-- Activity --
Reproduce the data exactly and drop any pictures it holds.
Start of Data section
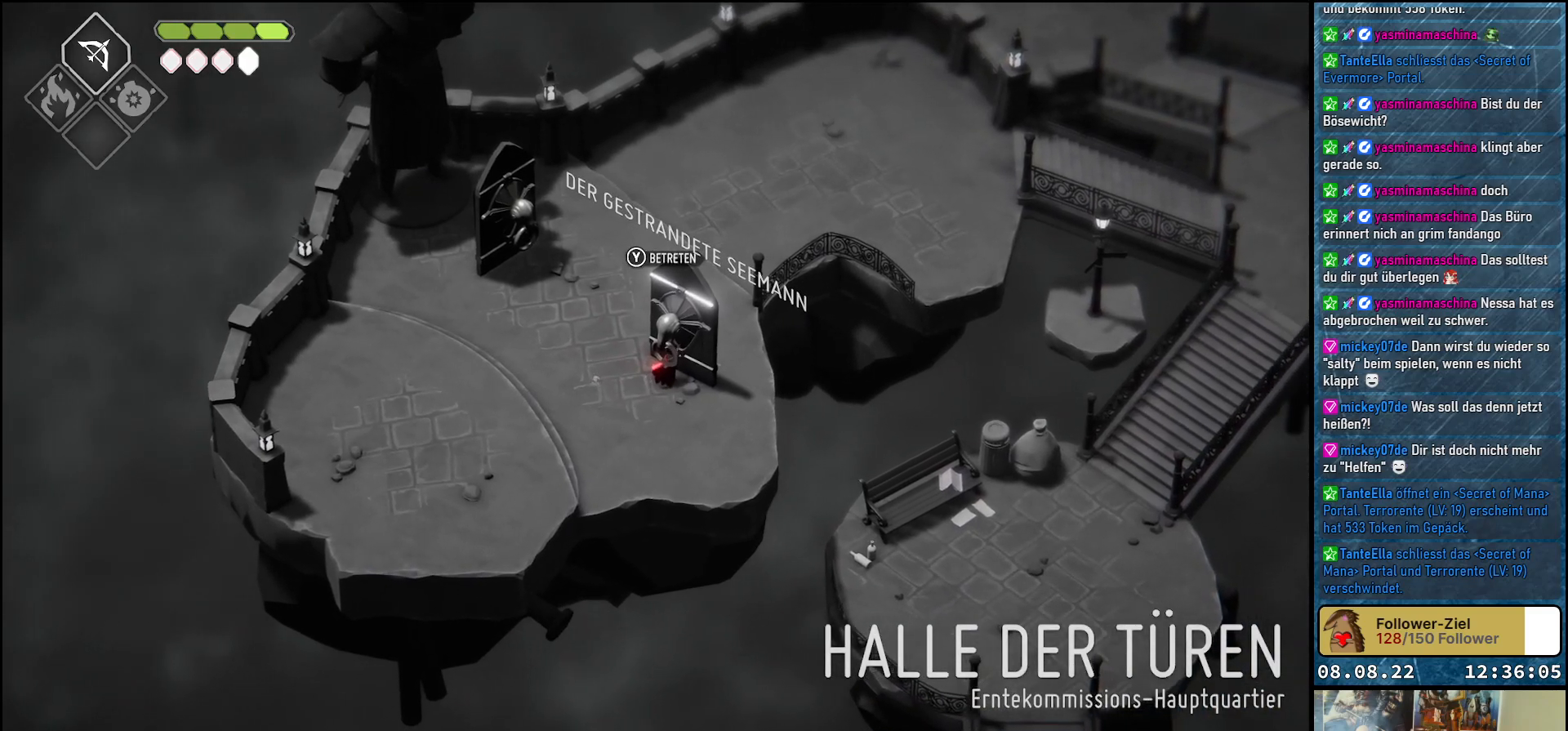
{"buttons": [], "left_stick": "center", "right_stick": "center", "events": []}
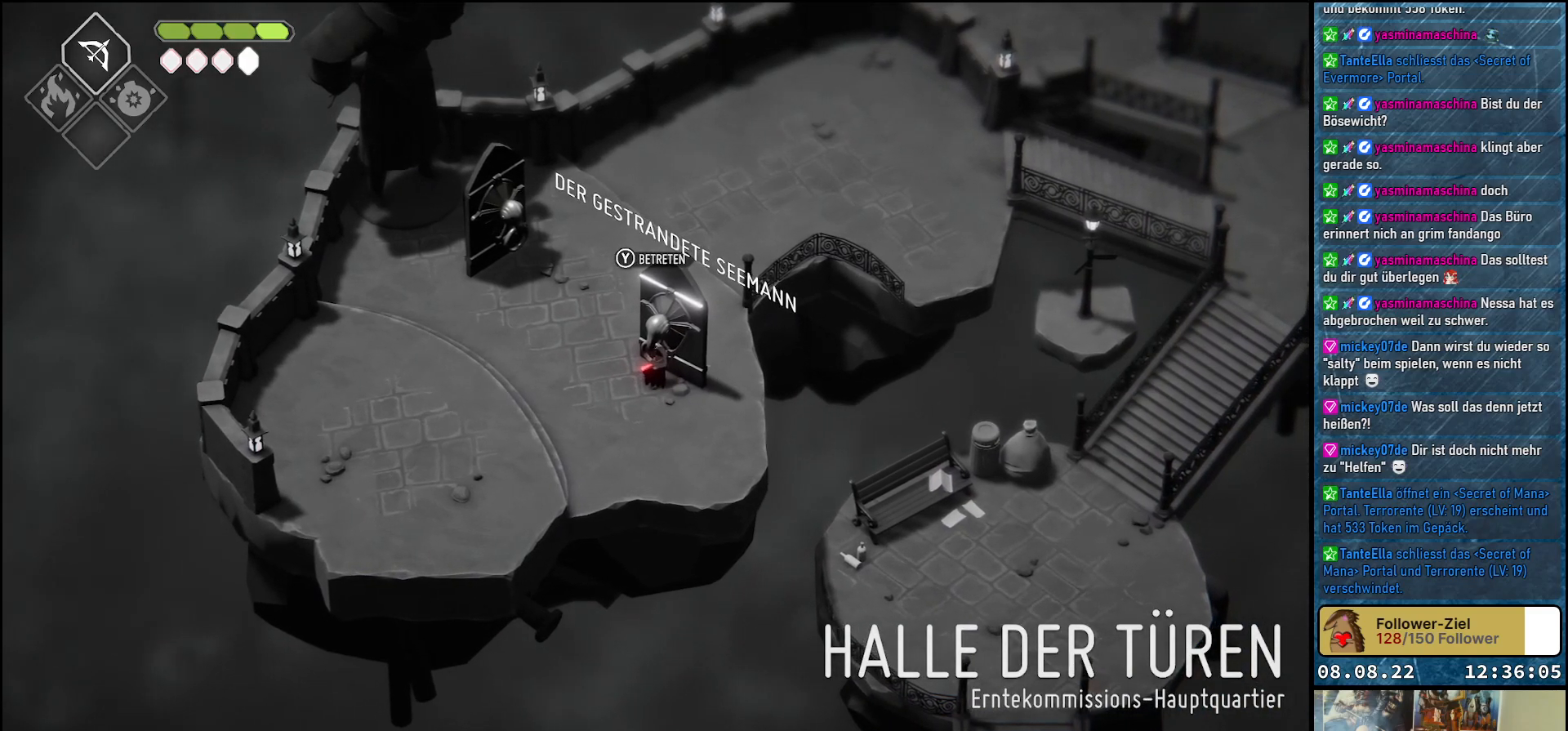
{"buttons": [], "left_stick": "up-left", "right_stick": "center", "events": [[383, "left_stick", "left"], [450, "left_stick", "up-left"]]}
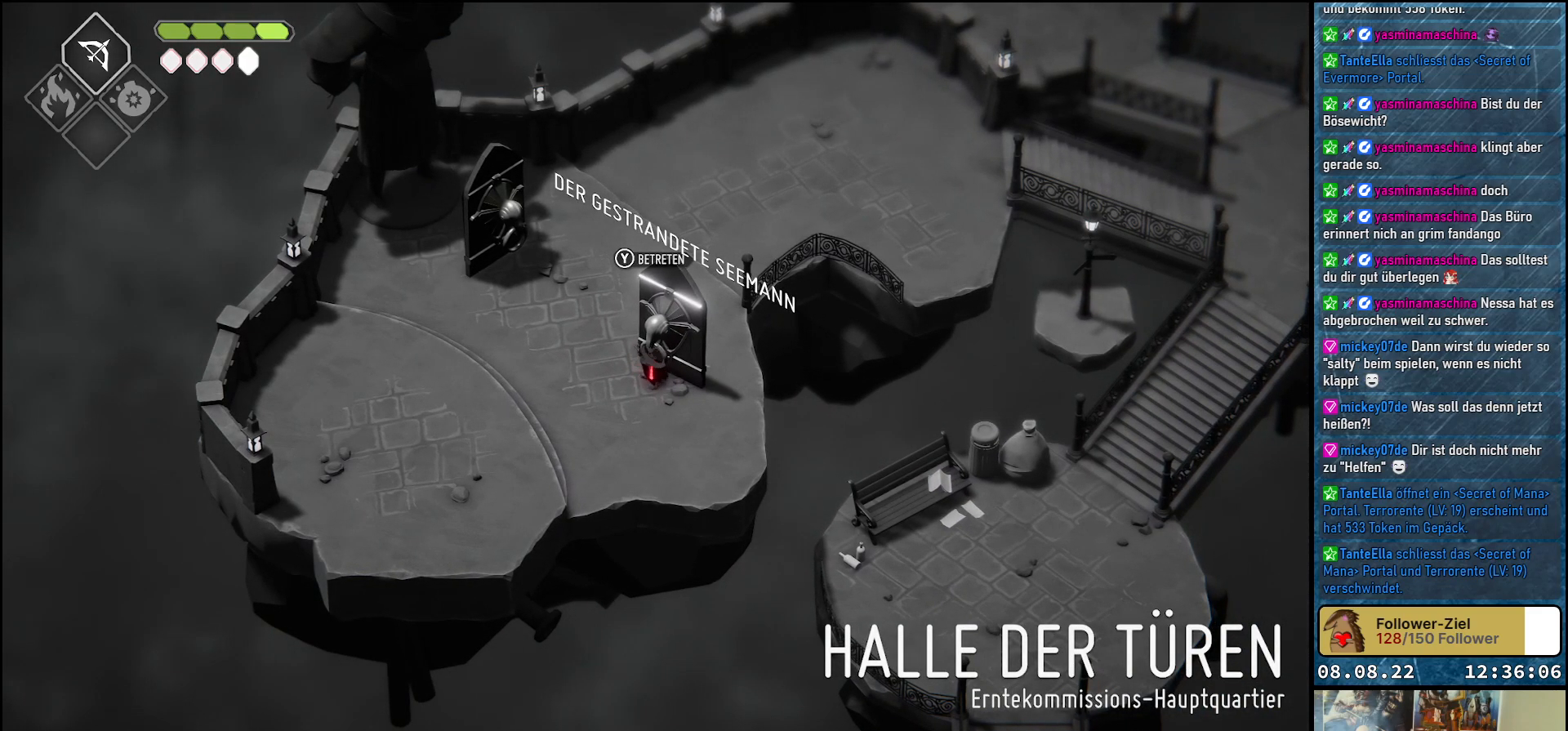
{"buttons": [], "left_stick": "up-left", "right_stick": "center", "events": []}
End of Data section
-- Solution below --
{"buttons": [], "left_stick": "center", "right_stick": "center", "events": []}
{"buttons": [], "left_stick": "up-left", "right_stick": "center", "events": [[383, "left_stick", "left"], [450, "left_stick", "up-left"]]}
{"buttons": [], "left_stick": "up-left", "right_stick": "center", "events": []}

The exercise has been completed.